As Bloomberg News reported late Monday, OpenAI has so far not received the blessing of a major stakeholder: Microsoft. The software giant wants to make sure that any changes to OpenAI’s structure adequately protect Microsoft’s $13.75 billion investment, according to several people familiar with the matter. The two companies are still actively negotiating the details.

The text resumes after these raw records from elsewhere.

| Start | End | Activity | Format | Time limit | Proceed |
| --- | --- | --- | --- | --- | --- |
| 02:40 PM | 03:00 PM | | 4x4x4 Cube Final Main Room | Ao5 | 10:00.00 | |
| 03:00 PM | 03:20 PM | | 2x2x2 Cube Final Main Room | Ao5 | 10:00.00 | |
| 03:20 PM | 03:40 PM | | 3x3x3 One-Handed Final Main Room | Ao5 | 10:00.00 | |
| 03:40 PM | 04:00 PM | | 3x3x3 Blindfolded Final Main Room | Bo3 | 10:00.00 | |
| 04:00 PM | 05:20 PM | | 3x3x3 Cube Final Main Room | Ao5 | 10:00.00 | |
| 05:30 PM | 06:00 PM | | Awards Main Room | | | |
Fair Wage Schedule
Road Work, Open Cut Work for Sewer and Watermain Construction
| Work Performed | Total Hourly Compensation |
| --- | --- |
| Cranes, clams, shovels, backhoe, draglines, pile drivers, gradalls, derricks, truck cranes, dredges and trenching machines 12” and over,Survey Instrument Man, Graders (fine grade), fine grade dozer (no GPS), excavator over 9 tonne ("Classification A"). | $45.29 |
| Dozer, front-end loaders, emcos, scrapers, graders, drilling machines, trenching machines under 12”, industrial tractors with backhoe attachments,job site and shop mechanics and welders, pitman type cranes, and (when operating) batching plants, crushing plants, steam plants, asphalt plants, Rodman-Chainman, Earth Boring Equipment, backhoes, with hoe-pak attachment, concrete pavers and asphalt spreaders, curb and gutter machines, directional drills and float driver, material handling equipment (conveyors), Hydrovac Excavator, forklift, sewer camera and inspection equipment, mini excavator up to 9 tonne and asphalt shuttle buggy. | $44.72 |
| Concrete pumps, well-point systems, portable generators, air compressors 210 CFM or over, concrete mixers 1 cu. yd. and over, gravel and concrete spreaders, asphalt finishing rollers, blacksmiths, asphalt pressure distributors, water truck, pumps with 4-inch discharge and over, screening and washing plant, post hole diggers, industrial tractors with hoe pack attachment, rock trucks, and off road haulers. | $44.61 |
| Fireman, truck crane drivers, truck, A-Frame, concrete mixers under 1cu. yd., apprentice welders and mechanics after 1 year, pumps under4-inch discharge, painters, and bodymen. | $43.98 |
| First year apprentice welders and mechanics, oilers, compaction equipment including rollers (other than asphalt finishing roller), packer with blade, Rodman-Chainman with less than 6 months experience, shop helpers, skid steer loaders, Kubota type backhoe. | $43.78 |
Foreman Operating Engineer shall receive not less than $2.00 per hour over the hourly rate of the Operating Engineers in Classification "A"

Meanwhile, Musk, who co-founded OpenAI a decade ago, appears intent on continuing his legal crusade against the company for allegedly betraying its founding mission to develop AI to benefit all people. Marc Toberoff, Musk’s lead counsel in pending litigation against OpenAI, said the updated approach “changes nothing.” In response, OpenAI said the fact that Musk, who runs a rival AI startup, is “continuing with his baseless lawsuit only proves that it was always a bad-faith attempt to slow us down.”

OpenAI also needs buy-in from the state attorneys general of California and Delaware. A spokesperson for California Attorney General Rob Bonta said the state’s Department of Justice is reviewing the new proposed plan, while Delaware’s Kathy Jennings said she is “encouraged” by OpenAI’s changes. “I intend to review it for compliance with Delaware law by ensuring that it accords with OpenAI’s charitable purpose and that the non-profit entity retains appropriate control over the for-profit entity,” she said.